Certes, le réchauffement climatique aurait dû accélérer cette remise en question. On ne peut pas multiplier les voitures électriques pour une moindre pollution en ville sans se préoccuper de l’énergie nécessaire à leur alimentation. Mais voilà, le carburant des politiques, ce sont les électeurs et comme disait Einstein, il est plus aisé de casser un atome qu’un préjugé bien ancré.
Plutôt que d’ironiser sur le fameux « J’ai le courage de mes opinions, je retire ce que j’ai dit », il serait peut-être utile d’élargir le chantier des réflexions à d’autres dogmes qui ne résisteront pas à la réalité des faits. Il en est deux, très importants, qui touchent à l’agriculture.
Le premier concerne l’activité biologique des sols. Certains ont décrété que nos sols se meurent, faute aux agriculteurs. Ils se servent d’images de désolation venant de la mer d’Aral au Kazakhstan ou de la mer de plastics d’Alméria au sud de l’Espagne. Ils font mine d’ignorer que chez nous, même au pic de l’intensification, il y a 40 ans, on n’a pas connu ce genre de dérives.
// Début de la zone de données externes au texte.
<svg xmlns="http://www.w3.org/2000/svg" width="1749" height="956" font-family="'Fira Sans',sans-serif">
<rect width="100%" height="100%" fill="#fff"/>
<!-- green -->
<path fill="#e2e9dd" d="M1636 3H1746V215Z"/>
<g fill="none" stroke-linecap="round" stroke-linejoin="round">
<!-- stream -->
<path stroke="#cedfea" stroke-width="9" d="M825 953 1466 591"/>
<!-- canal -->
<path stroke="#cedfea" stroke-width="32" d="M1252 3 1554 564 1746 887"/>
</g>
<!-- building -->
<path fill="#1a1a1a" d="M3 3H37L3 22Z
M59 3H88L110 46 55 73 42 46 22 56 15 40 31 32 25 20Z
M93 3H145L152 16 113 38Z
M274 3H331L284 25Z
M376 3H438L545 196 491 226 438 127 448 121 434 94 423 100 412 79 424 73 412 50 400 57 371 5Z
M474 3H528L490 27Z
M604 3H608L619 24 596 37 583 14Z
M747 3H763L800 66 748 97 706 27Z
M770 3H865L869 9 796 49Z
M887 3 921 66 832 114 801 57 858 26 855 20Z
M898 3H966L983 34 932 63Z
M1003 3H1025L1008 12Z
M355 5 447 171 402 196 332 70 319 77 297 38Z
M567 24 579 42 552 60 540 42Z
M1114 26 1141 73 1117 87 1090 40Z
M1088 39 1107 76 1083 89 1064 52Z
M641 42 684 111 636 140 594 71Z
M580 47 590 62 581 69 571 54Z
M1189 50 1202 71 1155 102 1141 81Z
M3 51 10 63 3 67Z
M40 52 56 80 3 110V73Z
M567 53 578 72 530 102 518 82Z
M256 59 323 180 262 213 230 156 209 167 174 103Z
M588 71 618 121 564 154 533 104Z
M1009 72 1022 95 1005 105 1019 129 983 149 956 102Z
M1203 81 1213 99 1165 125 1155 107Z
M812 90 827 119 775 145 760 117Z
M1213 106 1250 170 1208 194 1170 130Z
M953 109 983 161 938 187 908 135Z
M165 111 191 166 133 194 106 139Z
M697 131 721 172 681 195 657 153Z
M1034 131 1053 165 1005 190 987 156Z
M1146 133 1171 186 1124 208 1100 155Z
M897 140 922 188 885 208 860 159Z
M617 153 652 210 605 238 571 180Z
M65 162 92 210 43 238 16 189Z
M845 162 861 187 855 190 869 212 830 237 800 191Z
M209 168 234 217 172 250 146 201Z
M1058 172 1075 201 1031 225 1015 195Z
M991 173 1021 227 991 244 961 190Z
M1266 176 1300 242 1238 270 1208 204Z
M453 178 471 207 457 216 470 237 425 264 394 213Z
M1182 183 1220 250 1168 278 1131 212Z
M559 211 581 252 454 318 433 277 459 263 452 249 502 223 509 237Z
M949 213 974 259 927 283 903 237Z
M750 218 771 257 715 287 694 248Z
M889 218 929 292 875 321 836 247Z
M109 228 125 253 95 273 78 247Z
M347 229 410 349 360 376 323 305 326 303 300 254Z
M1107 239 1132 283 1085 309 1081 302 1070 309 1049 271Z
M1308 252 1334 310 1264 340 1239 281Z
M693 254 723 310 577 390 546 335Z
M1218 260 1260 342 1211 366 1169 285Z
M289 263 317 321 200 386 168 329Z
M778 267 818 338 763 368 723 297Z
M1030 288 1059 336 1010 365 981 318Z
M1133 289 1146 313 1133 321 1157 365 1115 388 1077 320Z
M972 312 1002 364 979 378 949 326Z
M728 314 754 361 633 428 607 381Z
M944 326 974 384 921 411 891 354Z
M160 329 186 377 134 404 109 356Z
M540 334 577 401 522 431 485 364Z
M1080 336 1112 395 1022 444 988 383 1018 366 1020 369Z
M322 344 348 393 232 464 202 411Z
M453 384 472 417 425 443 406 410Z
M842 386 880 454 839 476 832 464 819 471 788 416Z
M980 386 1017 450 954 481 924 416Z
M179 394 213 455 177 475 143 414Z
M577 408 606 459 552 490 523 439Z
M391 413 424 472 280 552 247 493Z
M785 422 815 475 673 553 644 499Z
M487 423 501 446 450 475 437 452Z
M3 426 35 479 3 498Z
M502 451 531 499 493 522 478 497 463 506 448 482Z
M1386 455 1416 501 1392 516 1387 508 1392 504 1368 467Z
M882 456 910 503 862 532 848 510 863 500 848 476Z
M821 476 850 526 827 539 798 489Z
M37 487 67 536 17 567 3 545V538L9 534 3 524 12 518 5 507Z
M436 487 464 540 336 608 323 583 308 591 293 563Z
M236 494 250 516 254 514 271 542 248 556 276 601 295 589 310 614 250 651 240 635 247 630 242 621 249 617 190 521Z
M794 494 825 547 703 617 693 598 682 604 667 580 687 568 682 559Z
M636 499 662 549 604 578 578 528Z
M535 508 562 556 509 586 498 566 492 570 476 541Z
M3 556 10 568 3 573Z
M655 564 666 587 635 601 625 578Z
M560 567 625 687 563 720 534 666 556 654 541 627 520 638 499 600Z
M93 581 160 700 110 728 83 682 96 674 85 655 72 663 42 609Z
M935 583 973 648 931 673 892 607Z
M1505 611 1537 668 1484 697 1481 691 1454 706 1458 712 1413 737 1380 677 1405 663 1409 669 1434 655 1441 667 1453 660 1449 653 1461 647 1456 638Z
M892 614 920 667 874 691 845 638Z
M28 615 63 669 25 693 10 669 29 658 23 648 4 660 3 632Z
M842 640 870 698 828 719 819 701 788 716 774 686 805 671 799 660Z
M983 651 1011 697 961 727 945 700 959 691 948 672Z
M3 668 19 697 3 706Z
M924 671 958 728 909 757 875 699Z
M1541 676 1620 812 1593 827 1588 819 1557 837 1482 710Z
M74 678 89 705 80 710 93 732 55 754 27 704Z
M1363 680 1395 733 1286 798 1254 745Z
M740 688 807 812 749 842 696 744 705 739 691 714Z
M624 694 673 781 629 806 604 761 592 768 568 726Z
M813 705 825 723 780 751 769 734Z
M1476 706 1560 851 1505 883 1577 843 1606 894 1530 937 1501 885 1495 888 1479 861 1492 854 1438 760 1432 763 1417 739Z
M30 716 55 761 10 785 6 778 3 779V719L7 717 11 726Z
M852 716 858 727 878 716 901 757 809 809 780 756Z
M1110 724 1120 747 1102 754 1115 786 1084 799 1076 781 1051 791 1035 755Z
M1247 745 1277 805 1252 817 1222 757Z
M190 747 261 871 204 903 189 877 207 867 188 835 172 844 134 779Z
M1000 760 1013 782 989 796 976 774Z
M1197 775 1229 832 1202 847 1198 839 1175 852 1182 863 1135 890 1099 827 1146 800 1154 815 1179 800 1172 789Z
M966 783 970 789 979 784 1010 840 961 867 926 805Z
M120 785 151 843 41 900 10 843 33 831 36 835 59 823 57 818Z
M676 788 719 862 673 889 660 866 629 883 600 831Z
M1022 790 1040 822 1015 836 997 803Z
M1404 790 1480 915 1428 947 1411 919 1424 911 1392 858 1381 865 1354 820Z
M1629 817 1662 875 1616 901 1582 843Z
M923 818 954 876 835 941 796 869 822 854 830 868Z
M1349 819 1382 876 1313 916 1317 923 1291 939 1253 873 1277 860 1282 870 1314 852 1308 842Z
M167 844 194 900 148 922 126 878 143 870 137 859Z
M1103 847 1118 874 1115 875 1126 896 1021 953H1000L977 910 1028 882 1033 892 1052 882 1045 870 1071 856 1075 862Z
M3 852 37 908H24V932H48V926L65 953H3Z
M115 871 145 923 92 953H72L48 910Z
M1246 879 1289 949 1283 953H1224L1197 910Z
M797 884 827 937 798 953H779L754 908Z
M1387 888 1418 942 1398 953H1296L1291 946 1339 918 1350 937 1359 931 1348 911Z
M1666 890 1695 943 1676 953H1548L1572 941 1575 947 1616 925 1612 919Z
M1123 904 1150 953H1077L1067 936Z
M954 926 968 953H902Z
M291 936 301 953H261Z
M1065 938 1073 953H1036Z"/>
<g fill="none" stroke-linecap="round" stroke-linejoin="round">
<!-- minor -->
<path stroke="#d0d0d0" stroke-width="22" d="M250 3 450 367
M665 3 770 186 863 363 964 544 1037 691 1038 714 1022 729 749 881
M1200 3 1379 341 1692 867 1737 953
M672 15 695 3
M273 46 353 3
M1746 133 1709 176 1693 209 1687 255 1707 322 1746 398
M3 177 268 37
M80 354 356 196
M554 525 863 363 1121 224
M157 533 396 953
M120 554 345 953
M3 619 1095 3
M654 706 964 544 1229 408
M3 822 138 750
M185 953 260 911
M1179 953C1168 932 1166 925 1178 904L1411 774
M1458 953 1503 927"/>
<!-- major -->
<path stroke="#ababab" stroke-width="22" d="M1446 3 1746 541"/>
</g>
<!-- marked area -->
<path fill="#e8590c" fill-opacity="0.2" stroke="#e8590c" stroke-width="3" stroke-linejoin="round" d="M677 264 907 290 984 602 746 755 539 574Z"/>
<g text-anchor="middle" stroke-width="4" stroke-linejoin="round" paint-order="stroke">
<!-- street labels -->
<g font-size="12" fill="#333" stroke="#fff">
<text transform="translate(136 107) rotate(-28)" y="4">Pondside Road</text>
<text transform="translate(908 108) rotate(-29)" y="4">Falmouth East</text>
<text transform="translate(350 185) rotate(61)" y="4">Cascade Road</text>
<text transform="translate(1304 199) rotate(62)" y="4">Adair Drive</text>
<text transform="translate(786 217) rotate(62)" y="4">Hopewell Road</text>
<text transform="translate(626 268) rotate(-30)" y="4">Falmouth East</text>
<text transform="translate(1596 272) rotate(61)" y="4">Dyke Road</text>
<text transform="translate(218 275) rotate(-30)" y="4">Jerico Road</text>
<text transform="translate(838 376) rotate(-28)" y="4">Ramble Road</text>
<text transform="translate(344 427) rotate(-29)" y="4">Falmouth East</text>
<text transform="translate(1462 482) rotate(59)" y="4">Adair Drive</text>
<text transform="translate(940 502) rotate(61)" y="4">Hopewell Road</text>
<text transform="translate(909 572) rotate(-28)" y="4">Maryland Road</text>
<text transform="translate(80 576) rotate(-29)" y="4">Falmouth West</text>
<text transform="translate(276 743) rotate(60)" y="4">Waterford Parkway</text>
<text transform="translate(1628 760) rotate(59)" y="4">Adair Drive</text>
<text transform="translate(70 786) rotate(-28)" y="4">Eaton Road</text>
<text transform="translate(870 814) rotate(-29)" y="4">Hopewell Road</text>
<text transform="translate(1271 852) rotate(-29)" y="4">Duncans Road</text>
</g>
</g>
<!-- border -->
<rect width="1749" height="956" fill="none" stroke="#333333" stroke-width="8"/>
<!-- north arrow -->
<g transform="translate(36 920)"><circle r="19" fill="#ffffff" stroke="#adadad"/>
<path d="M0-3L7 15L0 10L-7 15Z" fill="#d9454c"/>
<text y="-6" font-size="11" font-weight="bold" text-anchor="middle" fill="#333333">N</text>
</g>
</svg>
Mieux, aujourd’hui, en agriculture, nos sols sont plus vivants que jamais.
En cette année 2022 où les engrais sont chers, voire indisponibles, l’agriculture fera la démonstration de la biofertilité de ses sols. Les rendements seront là parce que les sols sont bien vivants, et ce n’est pas une question de label, juste une réalité agronomique.
Amis « écolos », réjouissez-vous, ce qui se fait en Europe s’inscrit dans le respect de l’environnement. Mettez plutôt votre énergie à demander qu’on cesse d’importer de l’étranger ce qui serait interdit de produire chez nous. Nos normes de production devraient s’imposer aux frontières de l’importation. Votre silence en la matière est déconcertant.
L’autre position dogmatique à revisiter concerne la fertilisation, et particulièrement l‘azote. Sans azote, pas d’ADN, pas d’acides aminés, pas de protéines, pas de vie. Il est en profusion dans l’atmosphère. L’air que nous respirons, c’est 78 % d’azote. Les bactéries de nos sols peuvent en fixer une partie, mais cela ne suffit pas pour une nutrition correcte de la plupart des cultures. Il faut donc compléter l’activité biologique des sols par de l’azote minéral. Ce n’est pas un produit diabolique inventé par la chimie de synthèse, c’est l’azote de l’air qu’on fait passer du stade gazeux à la forme solide. Cela consomme de l’énergie, comme en cuisine quand on chauffe la soupe.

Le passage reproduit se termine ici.